WHAT THIS TASK INVOLVES
Extract the text of all the records below word for word, and leave the pictures out of your answer.

INPUT FOR THIS TASK
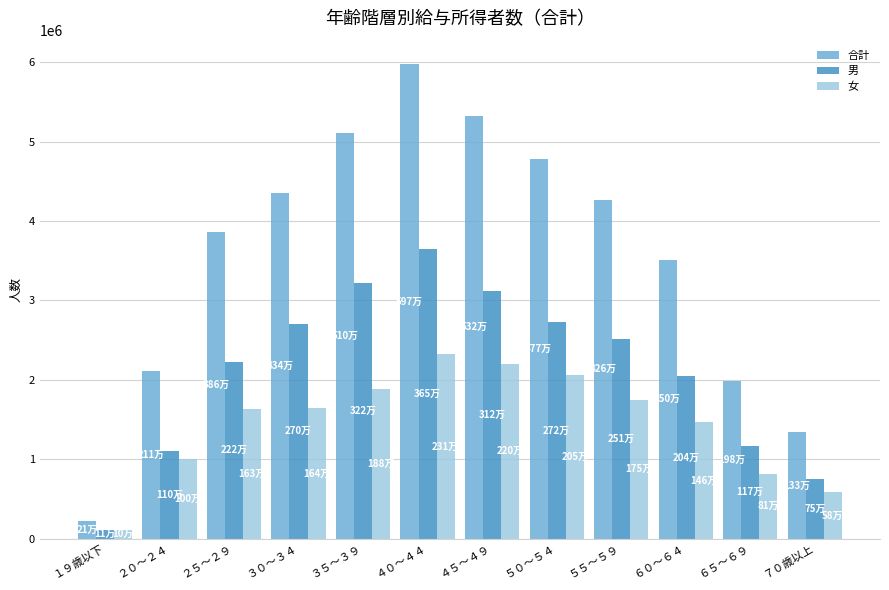

True or false: 合計 has a value of 5327848 at ４５～４９.

True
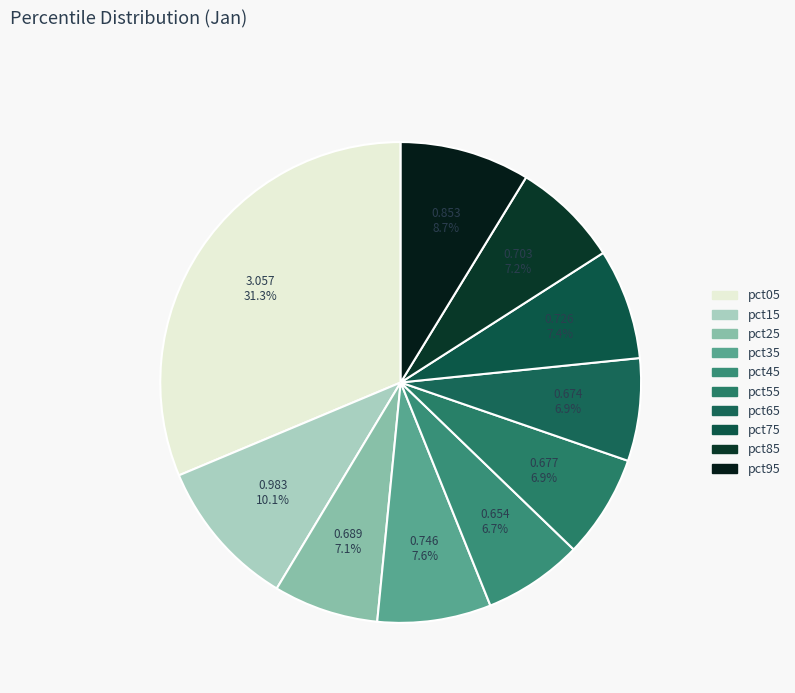

Which slice is the largest?

pct05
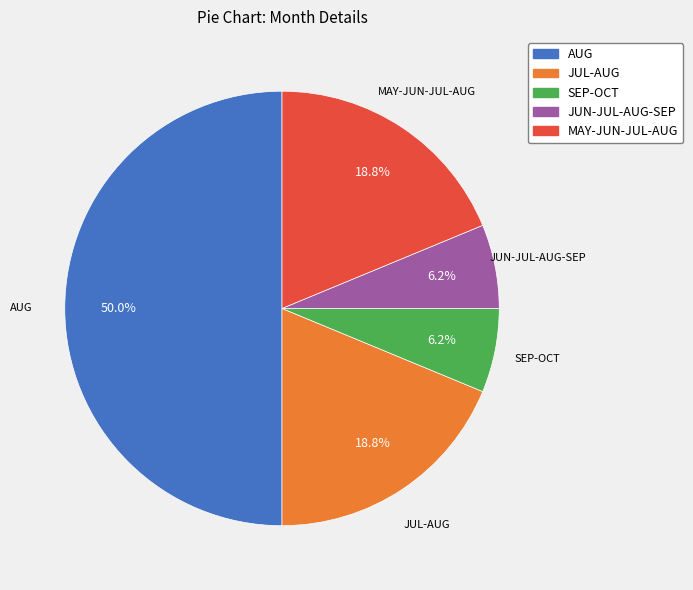

Which slice is the largest?

AUG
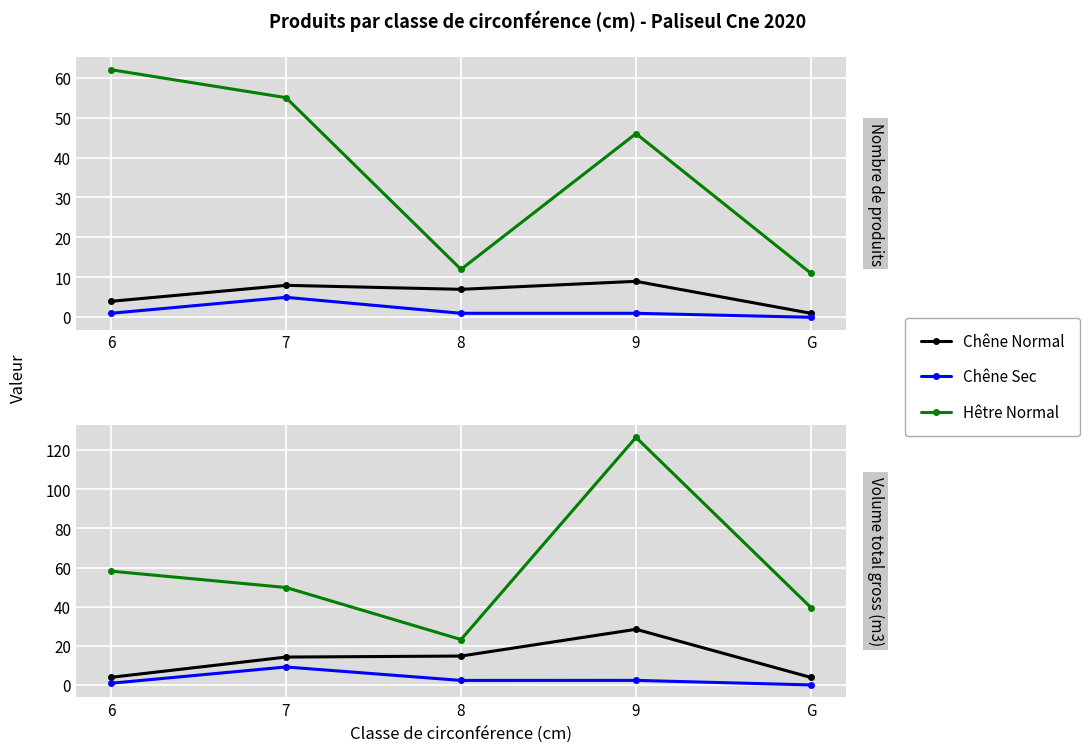

Which series has the largest total across all categories?

Hêtre Normal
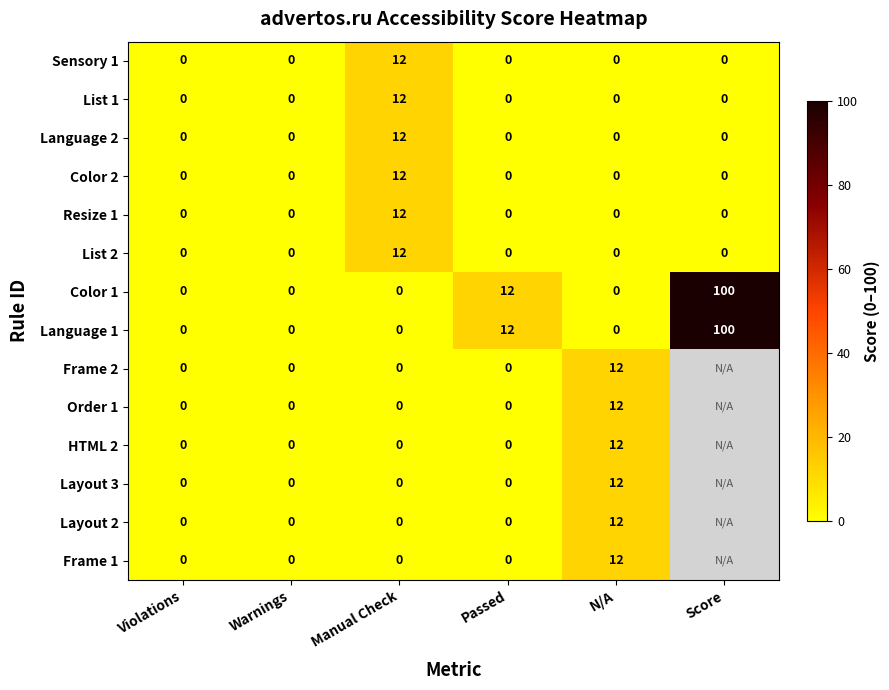

What is the difference between the highest and lowest values at N/A?

12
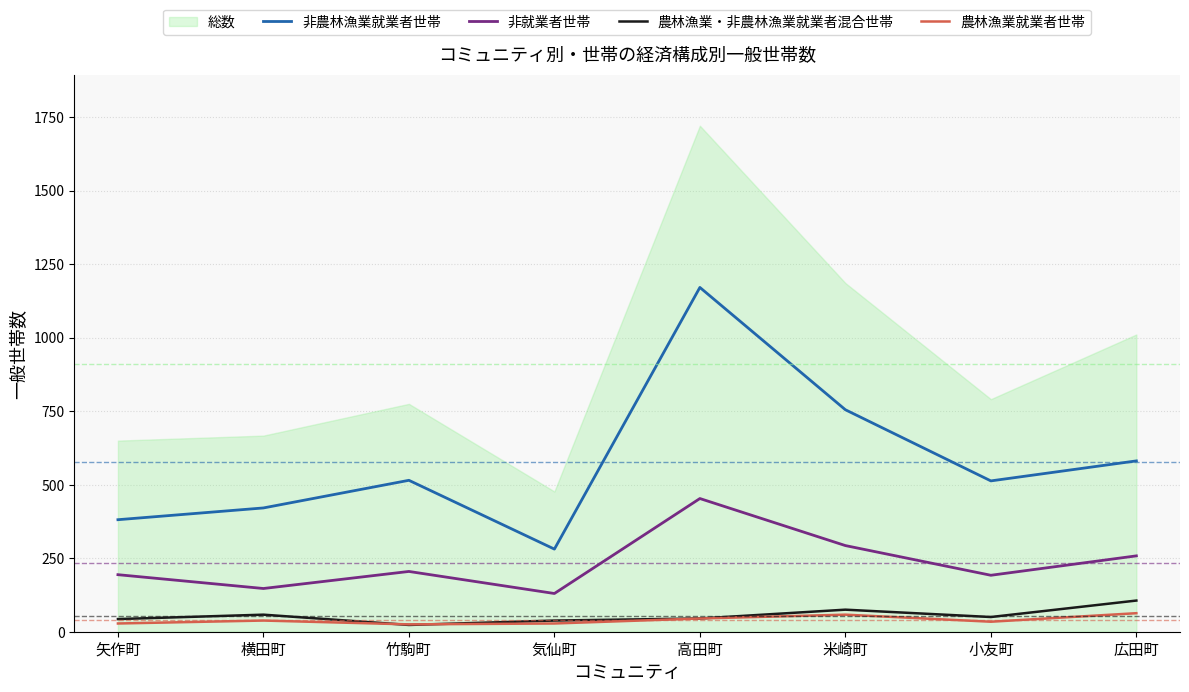

What is the value of the 農林漁業・非農林漁業就業者混合世帯 point at the 6th from the left?

75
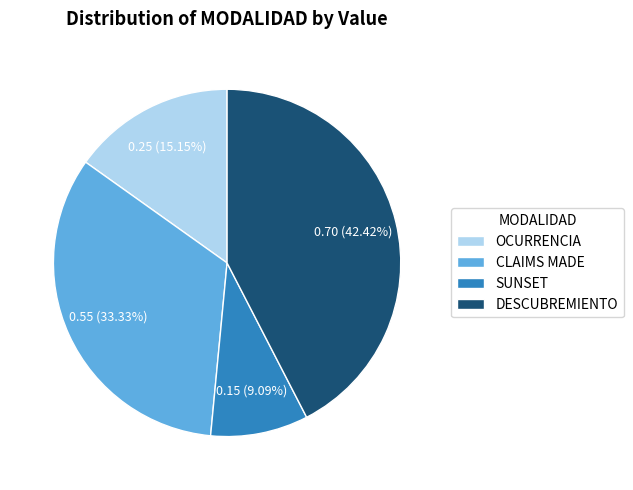

What percentage is the OCURRENCIA slice, to the nearest percent?

15%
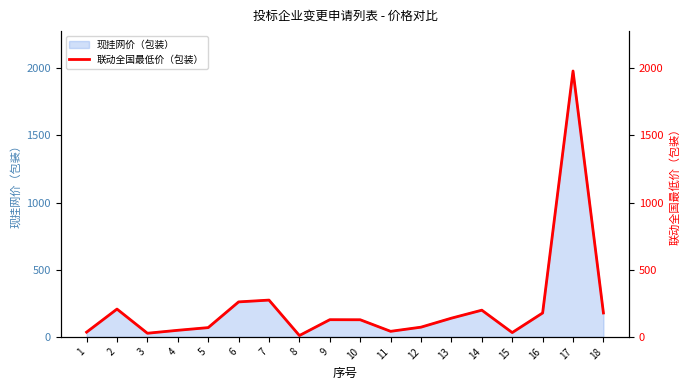

Reading right to left, extract all data points from this chart.

18=178.0	17=1980.0	16=178.0	15=32.0	14=198.8	13=139.3	12=72.3	11=41.3	10=127.5	9=128.0	8=10.0	7=273.9	6=260.5	5=69.0	4=49.0	3=27.1	2=207.0	1=35.1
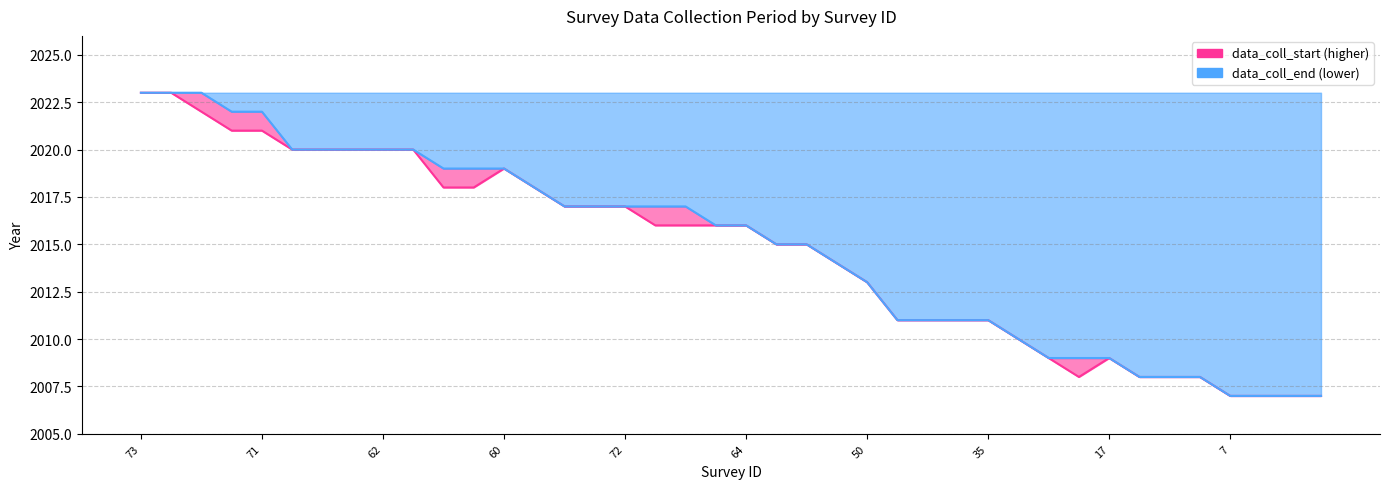

Is the value of data_coll_start at 64 greater than the value of data_coll_end at 25?

Yes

WRITTEN ANSWER
True or false: 合計 has a value of 5327848 at ４５～４９.

True

Which slice is the largest?

pct05

Which slice is the largest?

AUG

Which series has the largest total across all categories?

Hêtre Normal

What is the difference between the highest and lowest values at N/A?

12

What is the value of the 農林漁業・非農林漁業就業者混合世帯 point at the 6th from the left?

75

What percentage is the OCURRENCIA slice, to the nearest percent?

15%

Reading right to left, extract all data points from this chart.

18=178.0	17=1980.0	16=178.0	15=32.0	14=198.8	13=139.3	12=72.3	11=41.3	10=127.5	9=128.0	8=10.0	7=273.9	6=260.5	5=69.0	4=49.0	3=27.1	2=207.0	1=35.1

Is the value of data_coll_start at 64 greater than the value of data_coll_end at 25?

Yes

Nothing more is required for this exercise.